Currently, users should retain their constitutional right to privacy on open wireless networks. As Judge King pointed out, “as a general matter an individual has an objectively reasonable expectation of privacy in his personal computer,” and in the cases outlined above, the fact that the defendants used open wireless networks was not enough to eliminate the right to privacy. Unless a user explicitly agrees to open his computer to the public, one’s Fourth Amendment right to privacy should not be jeopardized.

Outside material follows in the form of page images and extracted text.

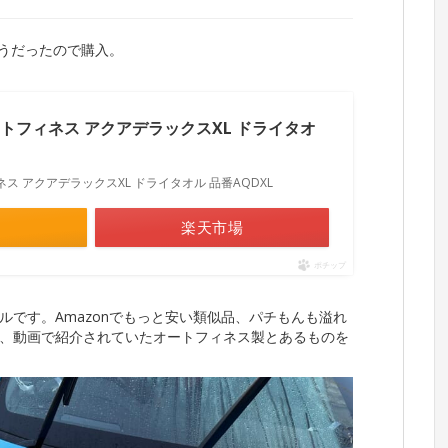
そうだったので購入。
E オートフィネス アクアデラックスXL ドライタオ
フィネス アクアデラックスXL ドライタオル 品番AQDXL
楽天市場
ポチップ
です。Amazonでもっと安い類似品、パチもんも溢れ
、動画で紹介されていたオートフィネス製とあるものを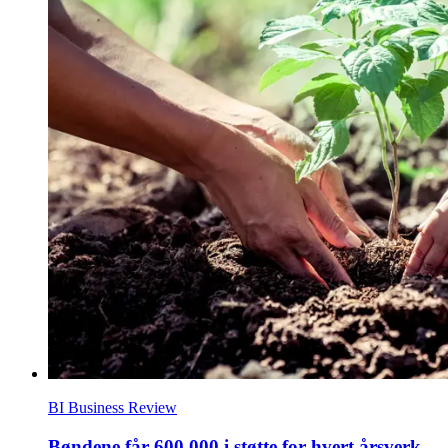
BI Business Review
Bøndene får 600.000 i støtte for hvert årsverk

Certainly, reasonable expectation of privacy is held in question in the event that the user’s computer operating system warns users of security risks when connecting to unsecured networks. Windows OS, for instance, warns users when connecting to unsecured wireless networks that security may be compromised, and asks users to agree to “connect anyway.” In instances such as those, because of the explicit agreement to “connect anyway,” the user’s reasonable expectation of privacy is diminished. However, the fact that some operating systems warn users that the connection may be unsecure does not diminish all users’ expectation of privacy.

Though society’s perception may yet change, currently the general public does not have a realistic grasp of online security best practices and thus may not fully understand the security risks of connecting to an unsecured wireless network. Therefore, we cannot assume that society recognizes a lower expectation of privacy on an open wireless network. Unless the user explicitly agrees to access an unsecured wireless network even when warned of the risks, reasonable expectation of privacy is not diminished.

Though court rulings have set the precedent that there is no expectation of privacy in the contents of shared folders, this is far from abolishing our constitutional right to privacy on open wireless networks. Courts have thus far held that reasonable expectation of privacy is diminished when connected to an open wireless network, but there is no current precedent that eradicates the right to privacy. However, we must always be aware that expectations of privacy change over time, and it is certainly possible—even likely—that, eventually, it will not be reasonable to expect our data to be private when connected to unprotected wireless networks.